Jihad is, of course, something else but what was said was said. He was collected and spoke rather quietly. Before every reply he was quiet for a while. He said a few more unimportant sentences which boil down to the same thing and when I asked him to speak up because I was "recording" our conversation, he laughed cynically and hung up.

Until the bomb under Kopanja's car I did not think about this call too much. I still do not think that those who make phone calls put bombs under cars, nor do I think that a phone call, no matter what kind, should be compared with the drama in Banja Luka which is truly, as someone wrote these days, "a more cruel and miserable showdown than any of those which took place during the war". I do think something else, though. Any appearance of violence is, however, divided into periods of individual motives, threats and executions, and the period when that collective, unidentified "WE" which stands behind that violence is born. This latter is terrorism and three ingredients are needed for it: terrorists, a victim, and a corresponding social and political environment. Now, we have all of that. The assassination attempt on a magnificent man and grand journalist and editor, Zeljko Kopanja, was not carried out by those who make phone calls, nor those who like individual wounded dogs barked at him when he touched them with his articles published recently in his Nezavisne. It is a diversion if someone claims that this attack was an attempt to exact revenge for "damage" inflicted by these articles. The bomb obviously exploded when the concentration of crime, mafia, the lack of the rule of law, and legalized violence around all of us became such that terrorism became simply a logical consequence. At the point where Kopanja's accumulated contribution crossed the line after which he was not aiming for individuals but at the total evil installed in some of power centers. The dissatisfied, cheated, and to the bone hurt soldier, as an individual is not the one who in this country, regardless of what that means, places bombs. That is perhaps a certain paradox. The bomb in Mostar, than the one in Sarajevo, and now this one in Banja Luka, are in a way parts of the same terrorist act. Those who have evolved under the state protection from "I" to "WE" are behind that terrorism.

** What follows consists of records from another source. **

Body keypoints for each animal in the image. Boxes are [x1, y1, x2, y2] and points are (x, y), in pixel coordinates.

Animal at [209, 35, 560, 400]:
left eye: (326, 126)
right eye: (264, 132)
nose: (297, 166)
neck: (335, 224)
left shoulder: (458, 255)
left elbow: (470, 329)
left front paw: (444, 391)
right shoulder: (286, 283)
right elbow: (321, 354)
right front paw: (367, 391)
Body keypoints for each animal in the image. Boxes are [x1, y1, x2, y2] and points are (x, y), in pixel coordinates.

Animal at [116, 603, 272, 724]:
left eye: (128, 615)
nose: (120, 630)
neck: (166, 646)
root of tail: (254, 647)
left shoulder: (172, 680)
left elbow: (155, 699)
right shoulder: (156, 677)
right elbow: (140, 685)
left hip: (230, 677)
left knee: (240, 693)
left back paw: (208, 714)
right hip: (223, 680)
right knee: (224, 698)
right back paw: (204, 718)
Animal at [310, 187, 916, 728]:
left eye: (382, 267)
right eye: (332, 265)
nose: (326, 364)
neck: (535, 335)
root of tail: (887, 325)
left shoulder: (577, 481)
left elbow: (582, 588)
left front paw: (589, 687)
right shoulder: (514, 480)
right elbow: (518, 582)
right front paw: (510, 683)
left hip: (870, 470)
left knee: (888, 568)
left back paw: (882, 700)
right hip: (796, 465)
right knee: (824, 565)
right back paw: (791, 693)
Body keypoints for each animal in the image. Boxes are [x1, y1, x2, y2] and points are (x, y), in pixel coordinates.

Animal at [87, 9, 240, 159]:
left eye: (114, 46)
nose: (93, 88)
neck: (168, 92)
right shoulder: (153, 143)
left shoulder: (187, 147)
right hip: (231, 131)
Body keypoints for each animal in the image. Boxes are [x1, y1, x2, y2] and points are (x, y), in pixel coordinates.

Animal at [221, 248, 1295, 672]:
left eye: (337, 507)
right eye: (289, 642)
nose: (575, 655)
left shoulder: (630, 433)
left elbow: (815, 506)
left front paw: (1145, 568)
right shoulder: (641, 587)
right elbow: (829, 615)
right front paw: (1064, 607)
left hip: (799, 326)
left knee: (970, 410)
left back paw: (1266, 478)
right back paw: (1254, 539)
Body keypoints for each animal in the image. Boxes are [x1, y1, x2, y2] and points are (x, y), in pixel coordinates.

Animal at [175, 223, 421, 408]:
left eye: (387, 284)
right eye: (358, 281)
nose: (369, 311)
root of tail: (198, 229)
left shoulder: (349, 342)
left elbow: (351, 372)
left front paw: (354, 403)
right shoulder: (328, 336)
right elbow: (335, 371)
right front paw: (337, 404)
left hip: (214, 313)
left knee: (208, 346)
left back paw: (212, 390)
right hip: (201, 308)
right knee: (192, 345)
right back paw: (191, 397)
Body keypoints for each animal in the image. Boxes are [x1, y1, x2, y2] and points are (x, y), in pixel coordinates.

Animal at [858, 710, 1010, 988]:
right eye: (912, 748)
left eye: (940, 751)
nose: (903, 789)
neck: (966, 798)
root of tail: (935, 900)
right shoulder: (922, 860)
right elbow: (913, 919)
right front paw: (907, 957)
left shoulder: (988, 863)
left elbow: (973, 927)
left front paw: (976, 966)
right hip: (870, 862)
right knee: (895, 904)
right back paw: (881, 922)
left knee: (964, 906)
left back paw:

Thereby, for the first time, my return to the phone call. The man, calmly, collectedly, as if he were not concerned whether someone was listening to him or recording the conversation, spoke and said "WE". As if no one else but those who refer to themselves as "WE" could hear him. That is why he laughed when I told him I was "recording the conversation". As if he knew that that was not true and, even if it were true, it would not matter. Since he is not "HE", he is "THEY".